Ausgezeichnet wurden hingegen Frankreichs Großdarstellerin Isabelle Huppert für die Rolle einer unsympathischen Lehrerin in "Madame Hyde" (Frankreich/ Belgien) und der Däne Elliott Crosset Hove als ein in Gewalt verstrickter Arbeiter in "Winterbrüder" (Dänemark/ Island).

Viel Zustimmung erntete die Vergabe des Spezialpreises der Jury an den brasilianisch-französischen Spielfilm "Gute Manieren" (Regie: Juliana Rojas, Marco Dutra). Das Familiendrama erzählt die Geschichte eines Werwolfs. Überraschend weitet sich diese Horror-Story zum scharfen Kommentar auf die Zunahme der Profitgier in der westlichen Welt.

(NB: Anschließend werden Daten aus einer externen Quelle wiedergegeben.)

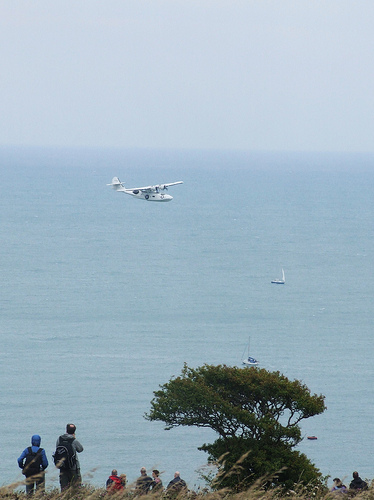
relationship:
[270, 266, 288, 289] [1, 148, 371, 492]
sailboat in water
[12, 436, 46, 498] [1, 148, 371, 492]
person looking at water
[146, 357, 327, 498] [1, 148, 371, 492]
tree in front of water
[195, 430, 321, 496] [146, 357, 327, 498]
bush next to tree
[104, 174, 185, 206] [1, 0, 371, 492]
plane in air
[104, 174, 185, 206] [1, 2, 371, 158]
plane in sky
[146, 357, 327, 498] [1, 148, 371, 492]
tree near water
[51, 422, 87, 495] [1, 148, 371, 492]
person looking at water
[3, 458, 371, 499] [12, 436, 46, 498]
grass near person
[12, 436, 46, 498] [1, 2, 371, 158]
person staring at sky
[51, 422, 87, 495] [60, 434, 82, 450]
person wearing gray shirt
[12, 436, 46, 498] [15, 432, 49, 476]
person wearing blue shirt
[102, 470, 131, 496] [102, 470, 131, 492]
person wearing red shirt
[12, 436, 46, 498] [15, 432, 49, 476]
person wearing hoodie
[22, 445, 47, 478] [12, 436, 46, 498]
backpack on person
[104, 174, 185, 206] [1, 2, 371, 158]
plane flying in sky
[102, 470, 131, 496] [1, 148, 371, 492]
person looking at water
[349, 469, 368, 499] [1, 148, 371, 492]
person looking at water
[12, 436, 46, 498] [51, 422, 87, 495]
person next to person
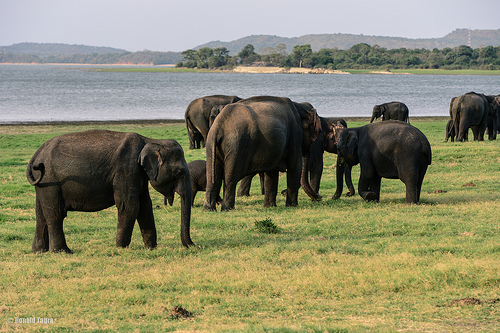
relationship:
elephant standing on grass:
[26, 128, 198, 252] [2, 119, 498, 331]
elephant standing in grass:
[197, 95, 325, 214] [2, 119, 498, 331]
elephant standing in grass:
[186, 95, 247, 149] [2, 119, 498, 331]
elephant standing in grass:
[330, 121, 430, 200] [2, 119, 498, 331]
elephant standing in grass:
[449, 93, 492, 143] [2, 119, 498, 331]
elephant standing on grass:
[371, 102, 411, 124] [2, 119, 498, 331]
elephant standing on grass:
[185, 160, 213, 206] [2, 119, 498, 331]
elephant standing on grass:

Publikumswirksam, gedankenreich, formal originell

Vom gleichen Format erwies sich der Spielfilm "9 Finger". Der Franzose F.J. Ossang wurde dafür als bester Regisseur gekürt. Die mit surrealen Bildern fesselnde Gesellschaftsparabel steht mit hoher Qualität beispielhaft für jene Filmkunst, die vom Festival in Locarno seit Jahrzehnten besonders gefördert wird: publikumswirksam, gedankenreich, formal originell.

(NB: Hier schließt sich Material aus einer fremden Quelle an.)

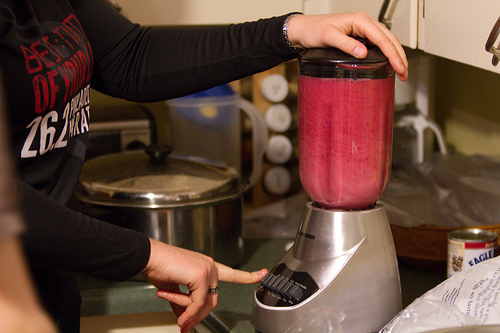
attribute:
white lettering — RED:
[17, 112, 42, 165]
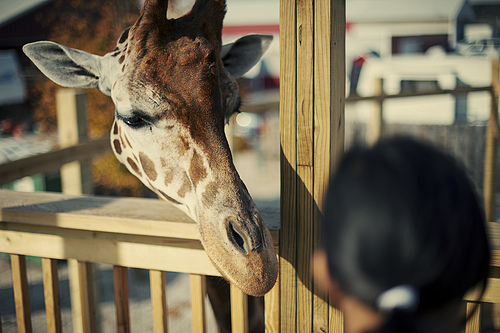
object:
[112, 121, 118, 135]
spot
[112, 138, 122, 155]
spot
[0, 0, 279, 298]
giraffe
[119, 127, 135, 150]
spot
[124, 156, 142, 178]
spot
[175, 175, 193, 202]
spot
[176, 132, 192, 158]
spot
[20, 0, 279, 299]
giraffe head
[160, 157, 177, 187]
brown spot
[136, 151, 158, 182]
brown spot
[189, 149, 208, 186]
brown spot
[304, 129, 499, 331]
person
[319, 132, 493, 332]
black hair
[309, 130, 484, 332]
person's ponytail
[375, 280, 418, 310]
ponytail holder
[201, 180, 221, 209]
brown spots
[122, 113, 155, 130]
giraffe eye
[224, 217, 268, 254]
giraffe nose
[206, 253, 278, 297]
mouth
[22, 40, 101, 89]
ear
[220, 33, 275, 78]
ear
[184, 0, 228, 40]
horn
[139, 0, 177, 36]
horn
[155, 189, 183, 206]
spots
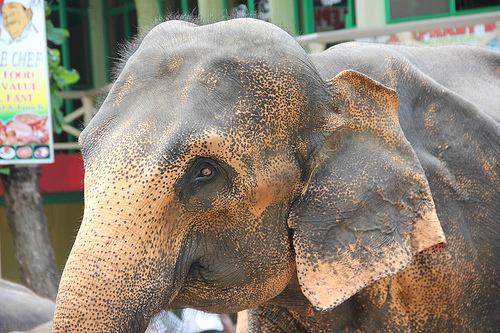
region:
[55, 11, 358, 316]
head of an elephant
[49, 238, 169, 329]
nose of an elephant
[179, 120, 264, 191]
an eye of an elephant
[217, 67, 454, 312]
ear of an elephant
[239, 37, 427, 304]
an ear of an elephant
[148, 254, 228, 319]
mouth of an elephant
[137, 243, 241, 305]
a mouth of an elephant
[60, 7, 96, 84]
window of a building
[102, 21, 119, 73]
window of a building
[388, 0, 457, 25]
window of a building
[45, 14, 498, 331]
Grey elephant with light colored patches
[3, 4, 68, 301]
Sign on slender tree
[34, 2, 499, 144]
Building with green frames around windows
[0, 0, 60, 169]
Sign with the words Chef, Food, Value and Fast visable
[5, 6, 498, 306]
Building with white railing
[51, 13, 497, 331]
Elephant with side of face and one ear visable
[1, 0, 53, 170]
White sign with picture of man in chef hat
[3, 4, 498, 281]
Green, white and red building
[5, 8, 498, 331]
Elephant standing in front of building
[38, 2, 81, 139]
Dark and light green plant leaves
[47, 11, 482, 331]
An elephant in a city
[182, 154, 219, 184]
yellow eye of a gray elephant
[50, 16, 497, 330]
gray and yellow spotted elephant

Die Hoffnungen deutscher Filmschaffender erfüllten sich nur zum Teil. Für das Drama "Cocote" von Regisseur Nelson Carlo de Los Santos Arias (Dominikanische Republik) gab es den Preis für den Besten Film der dem Experimentellen gewidmeten Sektion "Signs of Life". "Cocote" wurde von Produzenten aus Deutschland, der Dominikanischen Republik und Argentinien finanziert.

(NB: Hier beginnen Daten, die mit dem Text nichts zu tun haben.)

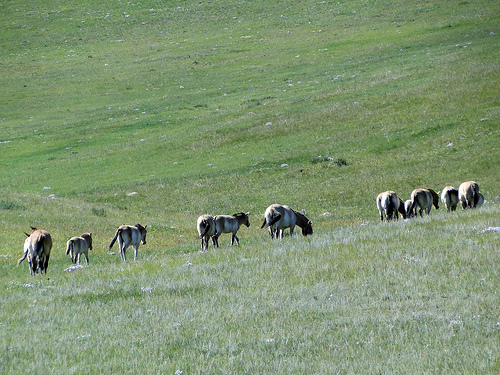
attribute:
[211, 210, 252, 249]
horse — large, brown, white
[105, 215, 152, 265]
horse — brown, white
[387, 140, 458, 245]
horse — white, large, brown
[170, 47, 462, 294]
field — open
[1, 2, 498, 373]
field — open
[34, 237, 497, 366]
grass — short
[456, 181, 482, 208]
horse — white, large, brown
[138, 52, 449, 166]
field — large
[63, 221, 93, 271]
horse — large, brown, white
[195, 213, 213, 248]
horse — large, brown, white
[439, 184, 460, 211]
horse — large, brown, white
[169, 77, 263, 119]
rocks — gray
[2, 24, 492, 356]
field — grass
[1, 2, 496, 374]
grass — green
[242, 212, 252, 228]
head — Brown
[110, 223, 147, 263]
animal — white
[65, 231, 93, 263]
animal — white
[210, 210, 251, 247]
animal — white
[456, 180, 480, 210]
animal — white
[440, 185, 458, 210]
animal — white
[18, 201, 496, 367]
field — open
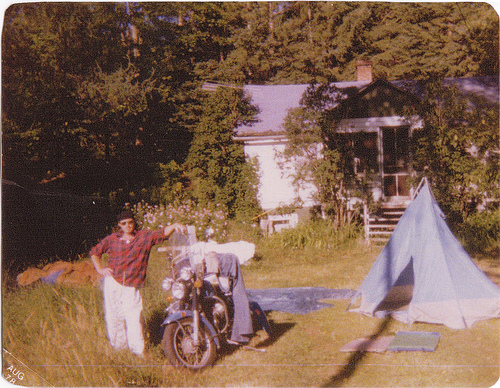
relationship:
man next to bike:
[89, 211, 187, 355] [157, 225, 256, 374]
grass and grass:
[7, 297, 106, 382] [19, 283, 122, 376]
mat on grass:
[349, 330, 385, 359] [263, 368, 342, 386]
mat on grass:
[392, 326, 442, 355] [263, 368, 342, 386]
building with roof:
[202, 60, 500, 234] [234, 72, 409, 140]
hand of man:
[147, 214, 194, 238] [91, 211, 167, 347]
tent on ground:
[355, 173, 498, 326] [280, 297, 372, 364]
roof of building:
[204, 77, 496, 137] [195, 56, 499, 233]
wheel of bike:
[161, 314, 229, 374] [154, 242, 271, 371]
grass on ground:
[7, 297, 106, 382] [11, 239, 490, 383]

Auf der Piazza Grande von Locarno gab es ebenfalls einen Erfolg für das deutsche Kino. Der dort außerhalb des Wettbewerbs im Programm der abendlichen Freiluftaufführungen gezeigte Spielfilm "Drei Zinnen" von Regisseur Jan Zabeil gewann den "Variety Piazza Grande Award".

Das Gros der Filme begeisterte

Der Preis wird vom US-amerikanischen Branchenblatt Variety an einen künstlerisch überzeugenden Film mit Chancen auf einen Kassenerfolg vergeben. Der Publikumspreis ging an die luftige US-amerikanische Komödie "The Big Sick".

Trotz mancher Verwunderung fiel das überwiegende Urteil über das Festival bei seiner 70. Jubiläumsauflage positiv aus. Starauftritte etwa von Fanny Ardent, Franco Nero und Jürgen Vogel sorgten für Glanz. Und das Gros der Filme begeisterte. Der Spagat zwischen Kunst und Kommerz sei dem künstlerischen Leiter Carlo Chatrian gelungen, hieß es.

Wang Bing präsentiert vor der Kulisse des Piazza Grande den Goldenen Leopard, den er für seinen Beitrag "Mrs. Fang" erhalten hat.